O direito penal enquanto instrumento sociojurídico que se ocupa da proteção dos bens jurídicos fundamentais e das ofensas mais intoleráveis dos mesmos tem acolhido, num processo cada vez mais inclusivo, a magnitude e a gravidade das várias condutas que integram o fenómeno da violência contra as mulheres. Daí a consagração sucessiva no nosso código penal, entre outros, dos crimes de violência doméstica, de tráfico de pessoas, de mutilação genital feminina, de perseguição, casamento forçado e importunação sexual, só para falar naqueles que viram a sua tipificação formulada mais recentemente.
No que diz respeito à criminalidade contra a liberdade sexual das mulheres pensamos que, ainda nesta legislatura, se podem alcançar no Parlamento alguns ajustamentos que convergirão para tornar a formulação dos crimes previstos nos artigos 163.º e ss do Código Penal mais consonantes com o previsto na Convenção do Conselho da Europa para a Prevenção e o Combate à Violência Contra as Mulheres e a Violência Doméstica.
O Governo declarou o dia de 7 março como dia nacional de luto pela morte das nossas concidadãs, Lúcia, Maria, Luiza, Vera, Fernanda, Marina, Helena, Lara e Ana Maria, silenciadas quando ousaram refazer as suas vidas.
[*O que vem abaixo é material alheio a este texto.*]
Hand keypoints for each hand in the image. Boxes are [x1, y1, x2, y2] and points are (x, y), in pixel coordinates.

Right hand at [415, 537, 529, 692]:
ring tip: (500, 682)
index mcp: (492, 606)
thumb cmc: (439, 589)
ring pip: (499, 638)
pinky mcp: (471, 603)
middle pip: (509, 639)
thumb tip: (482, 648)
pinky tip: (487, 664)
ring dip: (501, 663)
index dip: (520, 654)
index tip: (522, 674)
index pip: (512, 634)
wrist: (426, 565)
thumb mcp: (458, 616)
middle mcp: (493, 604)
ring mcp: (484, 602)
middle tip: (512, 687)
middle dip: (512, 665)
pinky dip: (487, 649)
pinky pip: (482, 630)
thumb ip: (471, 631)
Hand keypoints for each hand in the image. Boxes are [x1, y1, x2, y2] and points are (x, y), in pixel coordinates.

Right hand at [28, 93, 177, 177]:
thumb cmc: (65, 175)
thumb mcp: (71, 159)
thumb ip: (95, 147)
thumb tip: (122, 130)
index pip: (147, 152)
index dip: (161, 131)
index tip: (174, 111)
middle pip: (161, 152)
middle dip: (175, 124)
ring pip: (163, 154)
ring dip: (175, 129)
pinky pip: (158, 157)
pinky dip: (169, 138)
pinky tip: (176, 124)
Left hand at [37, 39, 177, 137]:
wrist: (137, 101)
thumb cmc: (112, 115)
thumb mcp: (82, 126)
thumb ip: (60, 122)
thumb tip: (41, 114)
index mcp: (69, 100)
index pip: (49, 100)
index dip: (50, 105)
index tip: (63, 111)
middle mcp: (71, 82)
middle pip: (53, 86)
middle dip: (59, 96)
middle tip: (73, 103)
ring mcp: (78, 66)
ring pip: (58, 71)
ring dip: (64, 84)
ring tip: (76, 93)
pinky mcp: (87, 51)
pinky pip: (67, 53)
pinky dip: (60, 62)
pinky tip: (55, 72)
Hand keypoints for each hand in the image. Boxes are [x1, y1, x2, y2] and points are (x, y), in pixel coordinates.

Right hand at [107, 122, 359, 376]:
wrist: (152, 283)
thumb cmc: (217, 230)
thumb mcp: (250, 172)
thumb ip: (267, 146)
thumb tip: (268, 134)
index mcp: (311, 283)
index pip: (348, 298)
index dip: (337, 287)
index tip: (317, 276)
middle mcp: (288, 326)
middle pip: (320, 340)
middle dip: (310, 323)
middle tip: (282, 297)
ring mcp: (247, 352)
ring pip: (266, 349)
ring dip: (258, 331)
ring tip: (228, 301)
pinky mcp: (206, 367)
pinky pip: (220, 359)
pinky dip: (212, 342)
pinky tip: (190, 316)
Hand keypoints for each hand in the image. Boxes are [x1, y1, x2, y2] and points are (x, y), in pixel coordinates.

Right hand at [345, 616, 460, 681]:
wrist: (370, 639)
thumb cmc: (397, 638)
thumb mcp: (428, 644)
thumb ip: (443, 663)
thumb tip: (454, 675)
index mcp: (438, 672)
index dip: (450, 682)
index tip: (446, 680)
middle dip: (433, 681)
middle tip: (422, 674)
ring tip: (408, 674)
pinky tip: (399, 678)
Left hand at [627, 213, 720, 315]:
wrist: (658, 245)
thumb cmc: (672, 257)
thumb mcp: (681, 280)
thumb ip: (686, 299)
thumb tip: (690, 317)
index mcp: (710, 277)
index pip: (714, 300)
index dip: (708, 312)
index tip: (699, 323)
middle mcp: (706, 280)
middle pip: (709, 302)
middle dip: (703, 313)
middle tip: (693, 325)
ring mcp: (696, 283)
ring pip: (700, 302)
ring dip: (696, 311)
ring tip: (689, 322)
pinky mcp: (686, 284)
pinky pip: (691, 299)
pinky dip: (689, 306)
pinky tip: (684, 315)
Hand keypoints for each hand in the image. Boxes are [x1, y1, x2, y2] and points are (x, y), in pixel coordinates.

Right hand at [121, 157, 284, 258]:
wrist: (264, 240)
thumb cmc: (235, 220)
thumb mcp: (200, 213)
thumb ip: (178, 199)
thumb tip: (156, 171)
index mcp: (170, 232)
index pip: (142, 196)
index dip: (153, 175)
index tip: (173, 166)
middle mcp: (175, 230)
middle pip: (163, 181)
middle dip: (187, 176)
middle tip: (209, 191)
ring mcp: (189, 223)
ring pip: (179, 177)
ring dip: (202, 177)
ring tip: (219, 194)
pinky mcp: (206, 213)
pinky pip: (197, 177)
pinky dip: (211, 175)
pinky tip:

Diante desta perda significativa de vidas, do sofrimento de tantas famílias e da consternação geral, é nosso dever lidar com os sentimentos de zanga e culpa, tantas vezes presente nos processos de luto - sendo eles individuais ou coletivos -, reorganizando-nos de molde a reforçar os mecanismos de proteção das mulheres/vítimas e o controlo penal dos agressores.
Enquanto responsável pela pasta da Justiça inclino-me respeitosamente perante as mortes destas nossas concidadãs, e percebo o desalento dos que têm sede de respostas mais efetivas, mais dissuasoras, mais protetivas.
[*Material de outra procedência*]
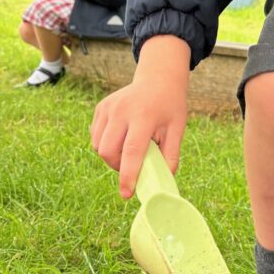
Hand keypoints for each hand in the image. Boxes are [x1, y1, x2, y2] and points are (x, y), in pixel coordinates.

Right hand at [90, 35, 190, 197]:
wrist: (158, 79)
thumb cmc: (170, 107)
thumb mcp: (177, 129)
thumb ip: (170, 156)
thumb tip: (162, 181)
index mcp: (143, 116)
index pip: (131, 152)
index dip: (128, 176)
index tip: (127, 194)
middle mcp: (121, 111)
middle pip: (108, 152)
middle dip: (118, 167)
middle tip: (133, 165)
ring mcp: (108, 108)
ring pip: (98, 146)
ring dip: (111, 157)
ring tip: (129, 150)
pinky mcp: (101, 108)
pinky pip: (96, 136)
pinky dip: (106, 144)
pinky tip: (121, 138)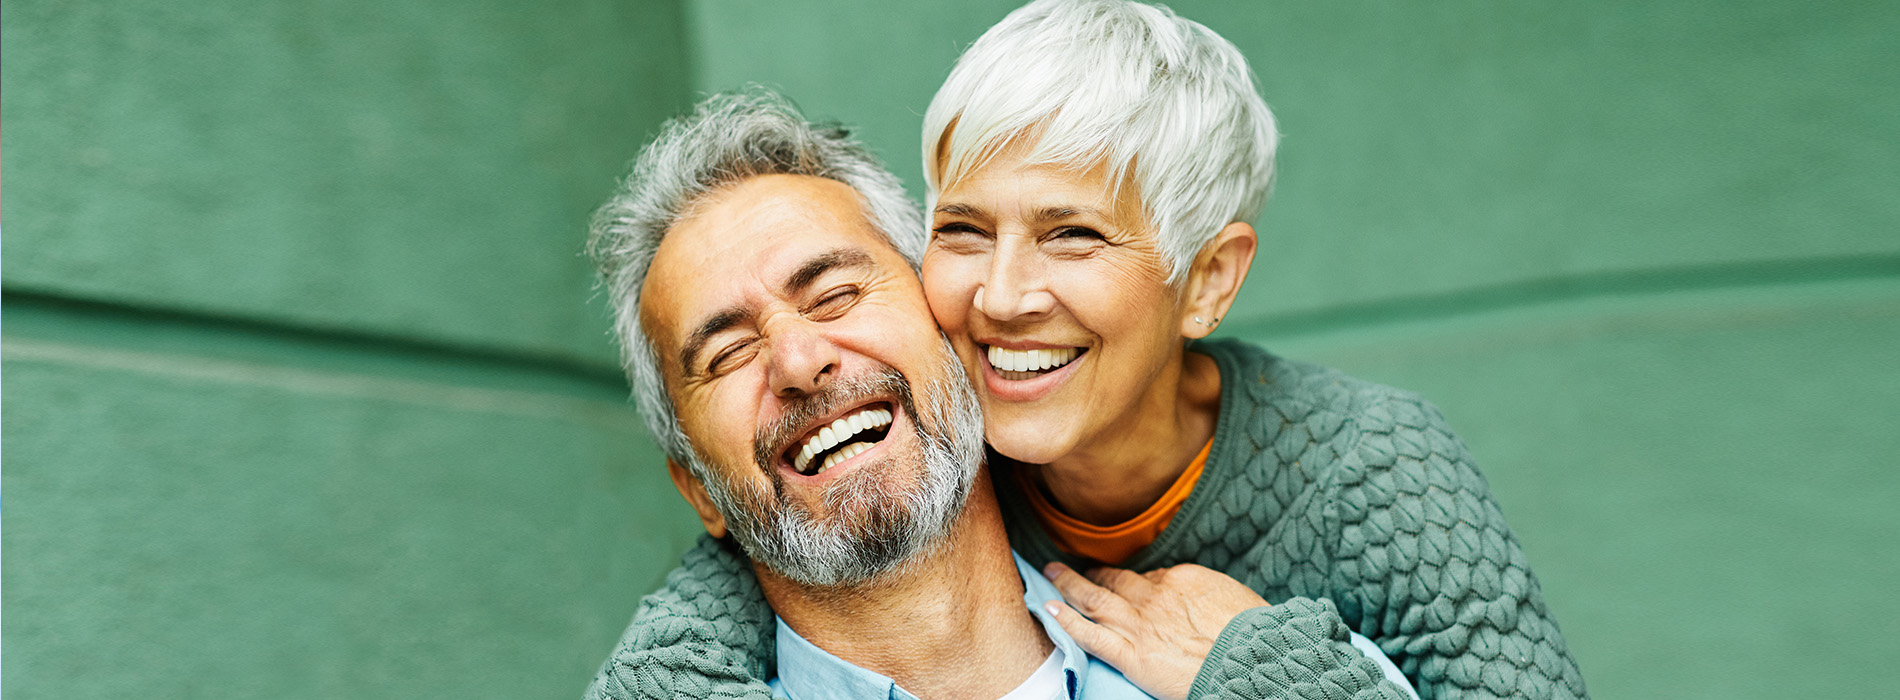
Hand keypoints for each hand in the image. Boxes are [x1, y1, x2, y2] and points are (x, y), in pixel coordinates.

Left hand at [1042, 562, 1268, 699]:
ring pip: (1094, 599)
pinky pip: (1092, 636)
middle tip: (1070, 566)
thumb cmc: (1254, 632)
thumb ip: (1206, 595)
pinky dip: (1068, 623)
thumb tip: (1198, 599)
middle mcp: (1154, 597)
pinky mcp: (1132, 656)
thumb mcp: (1234, 598)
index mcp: (1181, 579)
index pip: (1148, 577)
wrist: (1253, 658)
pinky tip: (1049, 610)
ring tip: (1050, 574)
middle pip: (1114, 580)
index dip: (1131, 581)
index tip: (1120, 580)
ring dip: (1068, 585)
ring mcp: (1140, 626)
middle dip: (1091, 574)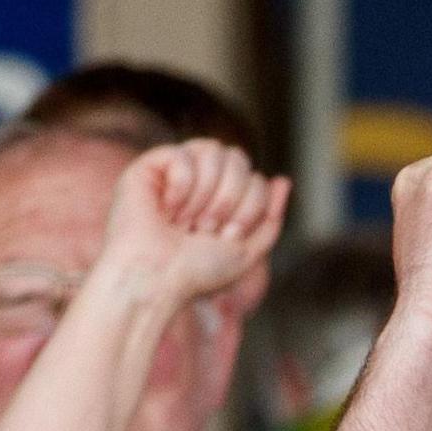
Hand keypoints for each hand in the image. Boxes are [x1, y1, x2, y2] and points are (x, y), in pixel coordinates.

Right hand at [98, 141, 290, 310]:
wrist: (156, 280)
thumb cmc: (196, 272)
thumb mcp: (247, 251)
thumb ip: (270, 218)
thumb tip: (283, 179)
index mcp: (221, 199)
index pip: (255, 178)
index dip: (250, 206)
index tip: (226, 237)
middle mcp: (200, 181)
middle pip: (238, 158)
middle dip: (230, 198)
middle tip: (206, 230)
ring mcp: (173, 172)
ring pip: (213, 150)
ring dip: (206, 195)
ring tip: (185, 223)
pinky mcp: (148, 167)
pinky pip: (181, 154)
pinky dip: (181, 187)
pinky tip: (166, 209)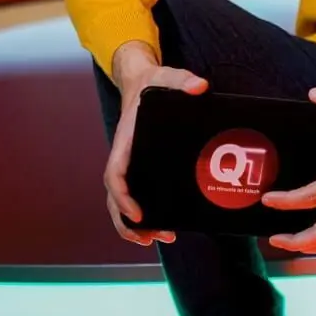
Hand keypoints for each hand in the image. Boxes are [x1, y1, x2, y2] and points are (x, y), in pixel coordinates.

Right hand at [104, 40, 205, 247]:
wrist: (141, 83)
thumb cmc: (152, 83)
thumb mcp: (166, 77)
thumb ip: (182, 79)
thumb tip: (200, 86)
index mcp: (125, 141)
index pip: (115, 174)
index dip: (122, 197)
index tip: (137, 213)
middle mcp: (125, 158)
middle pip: (115, 198)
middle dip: (129, 222)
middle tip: (153, 237)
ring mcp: (132, 165)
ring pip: (122, 203)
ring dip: (135, 226)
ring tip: (160, 239)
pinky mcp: (142, 168)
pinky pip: (136, 196)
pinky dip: (143, 216)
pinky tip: (162, 228)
Devemos ter a humildade e o sentido de responsabilidade de colocar no espaço público, o escrutínio das nossas políticas públicas de prevenção e repressão deste flagelo.
E, neste momento crucial, juntarmos todos os meios ao nosso alcance para intervirmos no que falha, nomeadamente, reforçando obrigações de articulação e de apoio que não estejam ainda integralmente realizadas; melhorando os níveis de proteção e de capacitação das vítimas.
É disso que curamos ao celebrarmos protocolos entre o Ministério da Justiça, a Procuradoria Geral da República e três das mais destacadas organizações de apoio às vítimas de violência contra as mulheres, a Associação de Mulheres Contra a Violência, a Associação Portuguesa de Apoio à Vítima e a União Mulheres Alternativa e Resposta.
Tratamos de formalizar uma abordagem concertada e cooperante entre autoridades judiciárias e organizações não-governamentais de apoio à vítima, criando nos Departamentos de Investigação e Ação Penal de Braga, Aveiro, Coimbra, Lisboa-Norte e Lisboa-Oeste e Faro - já dotados de secção especializada de tramitação de inquéritos por crimes de violência doméstica ou de crimes de violência baseada no género -, Gabinetes de Atendimento à Vítima que assegurem, de forma integrada, com caráter de continuidade, o atendimento, a informação, o apoio e o encaminhamento personalizado de vítimas, tendo em vista a sua proteção.
Este é um pequeno passo, que encerra, contudo, um ensaio de energização da articulação entre alguns dos intervenientes fundamentais nas estratégias de proteção às vítimas de violência nas relações de intimidade: polícias, magistrados do Ministério Público e organizações não governamentais de apoio às vítimas. Com efeito, aquelas organizações são chamadas a atuar em estreita cooperação com os magistrados no território nevrálgico do inquérito criminal, i.e., nos Departamentos de Investigação e Ação Penal.
Não podemos continuar a permitir que mulheres se matem, ou morram, às mãos de quem devia mas não as soube amar.